CPU, GPU and TPU in Deep Learning

GPU (Graphical Processing Unit) is one of the most widely used processing unit used in training data models. It is a single processor chip which frees the CPU cycles from jobs of image processing and mathematical computations. For example, a game with a lot of graphics: many shadows to cast, lots of atmospheric effects, various lighting sources, complex textures, etc. All these eat up extra GPU processing. Also, settings at higher resolutions means each single frame needs more such calculations to just display each pixel on that frame. Everything is handled by the GPU. When the GPU cannot remain at par with the CPU, it causes bottlenecks.

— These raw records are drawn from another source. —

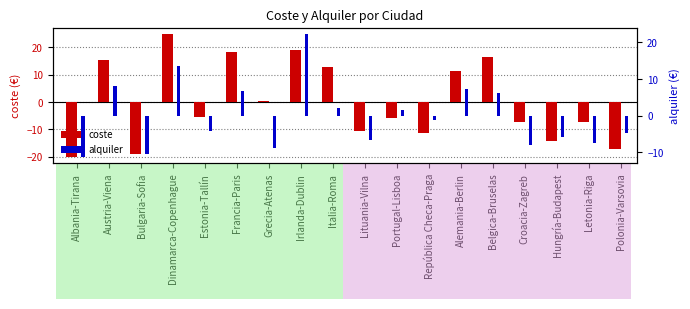

How many values in coste are above zero?

8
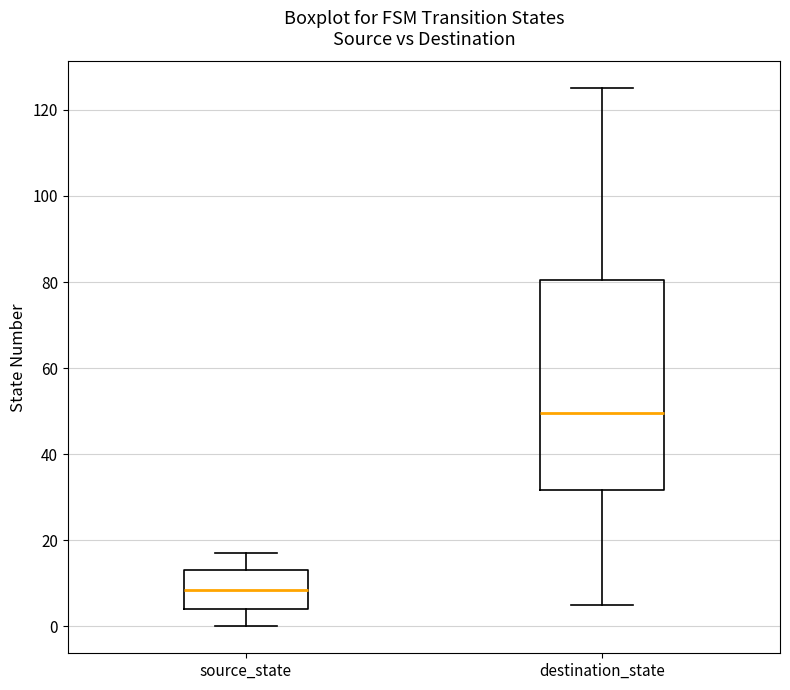

Reading left to right, transcribe this box plot: for each box, give where its median line is, the range the box spans, and where its two whiskers end, as read against the y-axis. The values are not printed on the chart, so give them approximately, as read against the axis.

source_state: median 8, box 4 to 14, whiskers 0 to 18
destination_state: median 50, box 32 to 80, whiskers 6 to 126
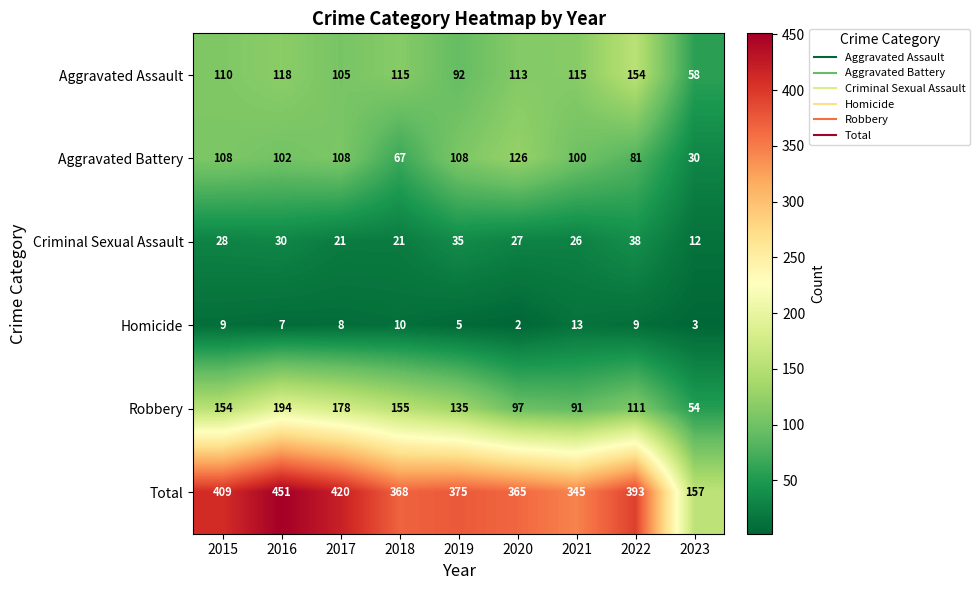

List the series in order of their peak value, lowest first.

Homicide, Criminal Sexual Assault, Aggravated Battery, Aggravated Assault, Robbery, Total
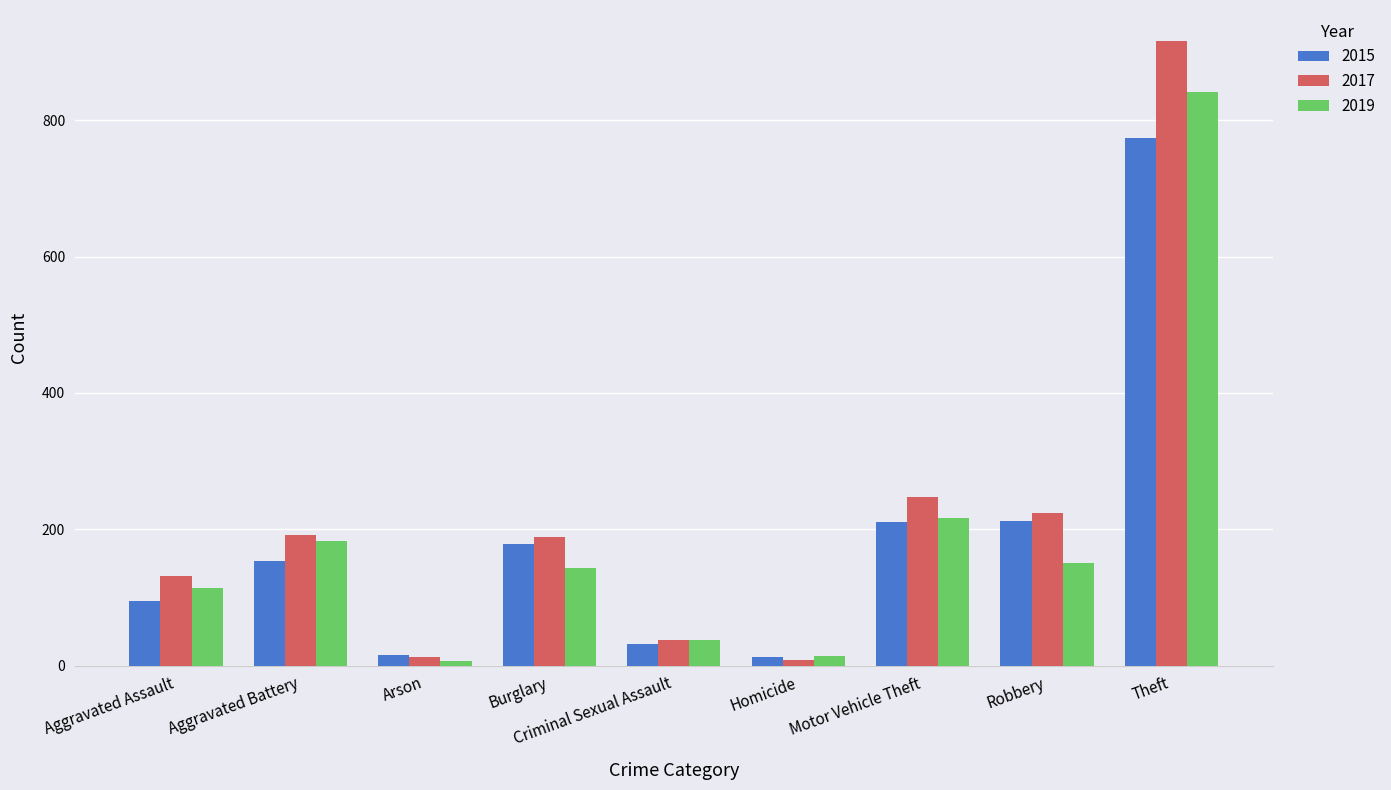

Which series has the widest spread of values?

2017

Some stark differences between CPU and GPU

CPU processes data sequentially whereas a GPU has several threads running simultaneously. A GPU thus utilizes parallel computing to increase the speed of training models.

CPU assigns Graphics rendering, vector computations and other complex tasks to the GPU.

GPUs are bandwidth optimized whereas CPUs are latency time (memory access time) optimized.

In deep learning, the host code is run on the CPU and the CUDA code runs on GPU. Serial workload is handled by the CPU and offload parallel computation is handled by GPU.

Due to large datasets, the CPU takes up a lot of memory while training the model. The standalone GPU, on the other hand, comes with a dedicated VRAM memory. Thus, CPU’s memory can be used for other tasks. Computing huge and complex jobs takes up a lot of clock cycles in CPU. The reason being, CPU takes up the jobs sequentially and it has a fewer number of cores than its counterpart, GPU.

The High bandwidth, hiding the latency under thread parallelism and easily programmable registers makes GPU a lot faster than a CPU.

The new Intel Xeon phi processing chip

It fetches and decodes instructions from four hardware thread execution contexts and has 4 clock latency, hidden by round-robin scheduling of threads. Each microprocessor core is a fully functional, in-order core capable of running IA instructions independently of the other cores. It has two pipelines and ring interconnection.

The TPU chip

The chip has been specifically designed for Google’s TensorFlow framework. In Google Photos, an individual TPU can process over 100 million photos a day. Google’s Cloud TPU is currently only in beta, offering limited quantities and usage. In machine learning training, the Cloud TPU is more powerful in performance and four times larger in memory capacity than Nvidia’s best GPU Tesla V100.

Concluding, ML and DL is very much dependent on the three pillars of computer engineering, OS, Computer Organization and Architecture and Compiler Design. While general-purpose computing is still the CPU’s domain, GPUs are the hardware backbone of nearly all intensive computational applications.